After we reported that federal and Colorado state figures conflict with a claim that Colorado teen use of marijuana has “gone up since legalization” (“Pot tale of the week,” RN&R, July 28), prohibitionist Genoa lawyer Jim Hartman sent us a link to a report issued by the “Rocky Mountain High Intensity Drug Trafficking Area” (RMHIDTA).

We were aware of the report. It does indeed indicate that teen marijuana use in Colorado is higher than the national average. What it neglects to include in that statistic is the fact that its numbers nevertheless still show a level of teen use in the state that is lower than it was before legalization. In other words, teen use has gone down since marijuana became legal.

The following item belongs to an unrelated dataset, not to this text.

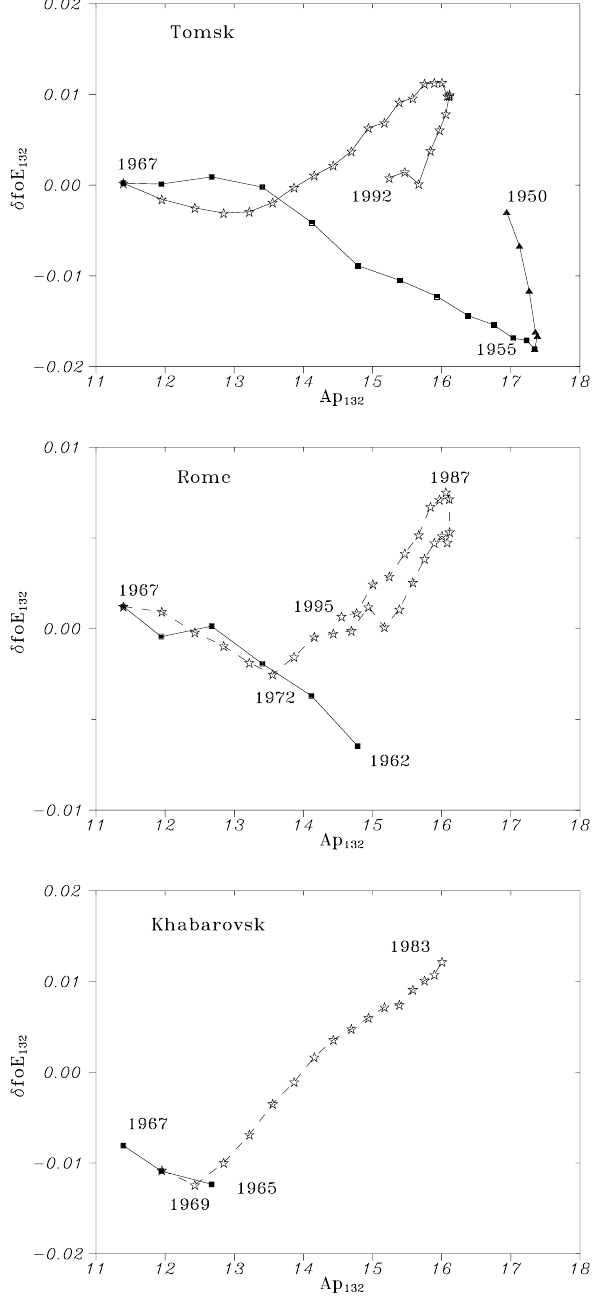
Fig. 2. Relationship between δ fo E 132 and Ap 132 for three stations with a pronounced “break down” effect in this dependence after the end of the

That’s the business RMHIDTA is in—spin. It does not generate its own research. Rather, it uses—and often misuses—research by other organizations such as the National Survey on Drug Use and Health, the Quinnipiac University survey, and the Substance Abuse and Mental Health Services Administration.

RMHIDTA is not a research entity. It is a propaganda entity—a federally funded prohibitionist organization. Forbes Magazine writer Jacob Sullum described it this way after a distortion of a Quinnipiac survey that showed increased public support in Colorado for legal marijuana: “Honest drug warriors would acknowledge the Quinnipiac numbers and perhaps try to balance them with other poll results. Dishonest drug warriors would do what the Rocky Mountain High Intensity Drug Trafficking Area (RMHIDTA) does in its new report on marijuana legalization: change the numbers.”

In fact, it is illegal under federal law for RMHIDTA to provide even-handed information on marijuana. Title VII of the Office of National Drug Control Policy Reauthorization Act of 1998 prohibits RMHIDTA funding from being used for “any study or contract relating to the legalization (for a medical use or any other use)” of marijuana. Little wonder prohibitionists use it.